# Spectral_decomposition_driver_notebook

## Overview
The Isomantics algorithm consists of the following stages:
### **(Stage 0)** Prepare vocabulary
* currently prepared languages:
    1. English
    2. Russian
    3. German
    4. French
    5. Italian
    6. Chinese 
    
### **(Stage 1)** Word embeddings.  Using `fasttext` or `word2vec` we embed the vocab for each of the languages
### **(Stage 2)** Train translation matrices:

* Training set:
    * For two given languages $Lg_1$ and $Lg_2$, we create a training set $\Omega_{(Lg_1,Lg_2)}$ as follows:
        1. For each $word_i$ in language 1, find the direct translation $\widehat{word_i}$ in language 2.
        2. Find vector embeddings $w_i\in Lg_1$ and $\widehat{w_i}\in Lg_2$ of $word_i$ and $\widehat{word_i}$ respectively.
        3. Add the pair $<w_i,\widehat{w_i}>$ to the training set $\Omega_{(Lg_1,Lg_2)}$
            * **Note** we found that training only for for only the the top 5-10k most popular terms in  $\Omega_{(Lg_1,Lg_2)}$ generates the best word-to-word translation results on out of sample test sets.
* Building the Cost function:
    * Loss function for the learning process:
        * $ Loss(T_{Lg_1,Lg_2})= ||Tw_i - \widehat{w_i}||^2_2 $
    * Regularization terms:
        * Over fitting Regularizer:
            * $Reg_{Frobenius}(T_{Lg_1,Lg_2}) = ||T_{Lg_1,Lg_2}||_2$
        * Normality Regularizer:
            * $Reg_{Normality}(T_{Lg_1,Lg_2}) = ||T_{Lg_1,Lg_2}^{T}T_{Lg_1,Lg_2} - T_{Lg_1,Lg_2}T_{Lg_1,Lg_2}^T||_2$
                * **Note** The Normality Regularizer is used to ensure that the resulting matrix is diagonalizable.


#### Full cost function:
$$ J(T_{Lg_1,Lg_2})= Loss(T_{Lg_1,Lg_2}) + \lambda_{1}Reg_{Frobenius}(T_{Lg_1,Lg_2}) + \lambda_{2}Reg_{Normality}(T_{Lg_1,Lg_2}) $$  

### **(Stage 3)** Translation Spectral Analysis:
* Factor the matrix $T_{Lg_1,Lg_2} = U\Sigma V^T$ where $U$ and $V$ are orthonormal (rotation) matrices and $\Sigma$ gives the eigenvalues of $T_{Lg_1,Lg_2}$  or the "*Translation spectrum*"
* Run a statistical analysis of the spectral values associated with each pair of languages.
    1. mean
    2. median
    3. max value
    4. min value
    5. standard deviation

* Compare the statistical spectral analysis across different language pairs.

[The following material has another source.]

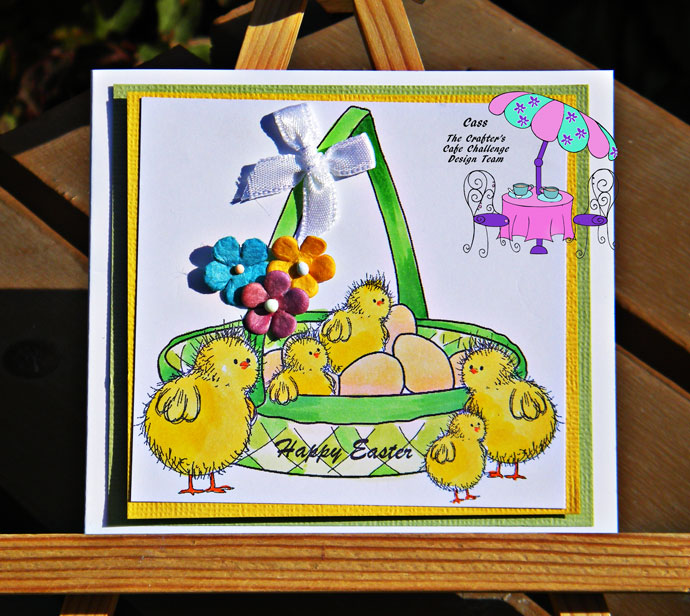
The width and height of the screenshot is (690, 616). Identify the location of pink table cloth. (529, 223).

# (Stage 0) Prepare vocabulary:

# TODO 
 * add details on where the vocab was downloaded from
 * point to where the data is in the repo
 * add instructions on where to call it in the code

# (Stages 1 and 2) 
1. Word embeddings. Using fasttext or word2vec we embed the vocab for each of the languages
2. Train translation matrices:

# TODO 
 * add details on where the vocab is located
 * point to where the embeddings are located
 * Test following code on embedding process:

In [1]:
# Import tools for running Spectral decomposition
import sys
sys.path.append("../")
import ismtools



Using TensorFlow backend.


In [None]:
# TODO script this section and call the script from bash in this cell
    # add the -a for setting calculate_KNN = True
# TODO?? put manual list of translations into ismtools or another imported .py

#Set parameter on calculate KNN (need to change for -a sysarg)
calculate_KNN = False

languages = ['en','ru','de','es','fr','it', 'zh-CN']
for lang1 in languages:
    for lang2 in languages:
        translations.append(('fasttext_top',lang1, lang2))

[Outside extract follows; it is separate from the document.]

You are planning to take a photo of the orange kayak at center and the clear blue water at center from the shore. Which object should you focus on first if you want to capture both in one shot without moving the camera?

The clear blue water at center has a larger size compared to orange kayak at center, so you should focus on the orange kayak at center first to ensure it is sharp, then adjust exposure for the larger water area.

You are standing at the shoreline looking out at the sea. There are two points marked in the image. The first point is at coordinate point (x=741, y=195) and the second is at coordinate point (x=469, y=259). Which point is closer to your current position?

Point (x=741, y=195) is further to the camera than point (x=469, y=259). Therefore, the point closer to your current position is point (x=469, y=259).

for translation in translations:
    embedding, lg1, lg2 = translation
    # Vocab/Vectors/Dicts
    lg1_vocab, lg1_vectors, lg2_vocab, lg2_vectors = \
        pickle_rw((lg1 + '_' + embedding.split('_')[0] + '_vocab', 0),
                  (lg1 + '_' + embedding.split('_')[0] + '_vectors', 0),
                  (lg2 + '_' + embedding.split('_')[0] + '_vocab', 0),
                  (lg2 + '_' + embedding.split('_')[0] + '_vectors', 0),
                  write=False)
    lg1_dict = make_dict(lg1_vocab, lg1_vectors)
    lg2_dict = make_dict(lg2_vocab, lg2_vectors)

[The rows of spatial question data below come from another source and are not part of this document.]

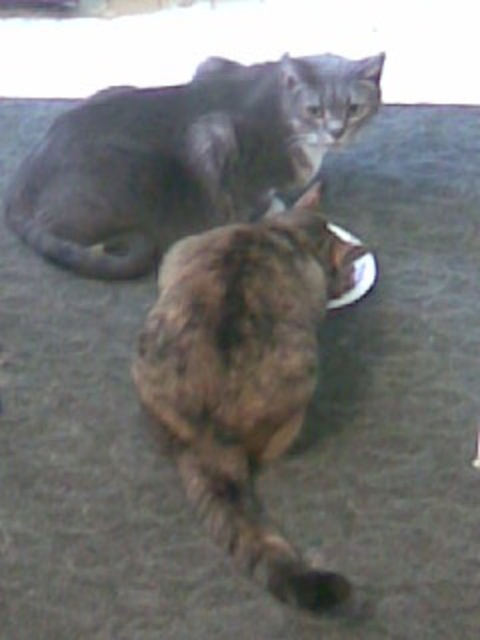
You are a photographer trying to capture both the gray fur cat at upper center and the brown fur cat at center in a single frame. Based on their positions and sizes, which cat would appear larger in the photo?

The gray fur cat at upper center might be wider than brown fur cat at center, so it would appear larger in the photo.

You are a photographer trying to capture both the brown fur cat at center and the metallic reflective plate at center in a single shot. Based on their positions, which object should you adjust your camera angle to focus on first to ensure both are in frame?

The brown fur cat at center is positioned on the left side of the metallic reflective plate at center. To ensure both are in frame, you should first focus on the metallic reflective plate at center since it is on the right, then adjust the angle to include the brown fur cat at center on the left.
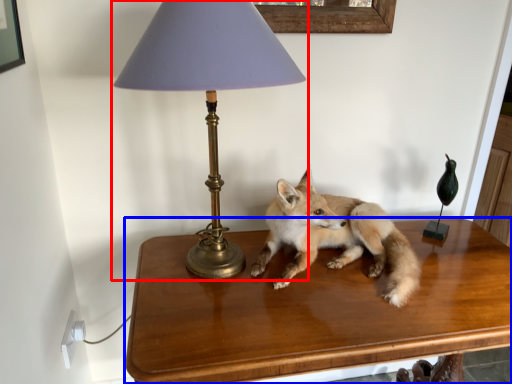
Question: Which object is further to the camera taking this photo, lamp (highlighted by a red box) or table (highlighted by a blue box)?

Choices:
 (A) lamp
 (B) table

Answer: (B)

    print('Translation: '+lg1+'->'+lg2+'\n')

    # Train/Test Vocab/Vectors
    vocab_train, vocab_test = vocab_train_test(embedding, lg1, lg2, lg1_vocab)
    X_train, X_test, y_train, y_test = vectors_train_test(vocab_train,
                                                          vocab_test,lg1_dict,lg2_dict)
    
    # Fit tranlation matrix to training data
    model, history, T, tf, I, M, fro = translation_matrix(X_train, y_train)
    
    if calculate_KNN:
        results_df = translation_results(X_test, y_test, vocab_test, T,
                                     lg2_vectors, lg2_vocab)
        acc = T_norm_EDA(results_df)

"""
TODO create standardized dumping location for the translation matrix and its meta data.
- pickel dump based on the dir structure in the folders
"""        

# (Stage 3) Translation Spectral Analysis

# TODO 
 * 

In [42]:
# Set list of T_matrix full paths
T_matrix_dir = "./T_Matrices_examples/"
T_matrix_names = !ls $T_matrix_dir

T_matrix_full_paths = []
for T_matrix_name in T_matrix_names:
    T_matrix_loc = T_matrix_dir+T_matrix_name
    T_matrix_full_paths += [T_matrix_loc]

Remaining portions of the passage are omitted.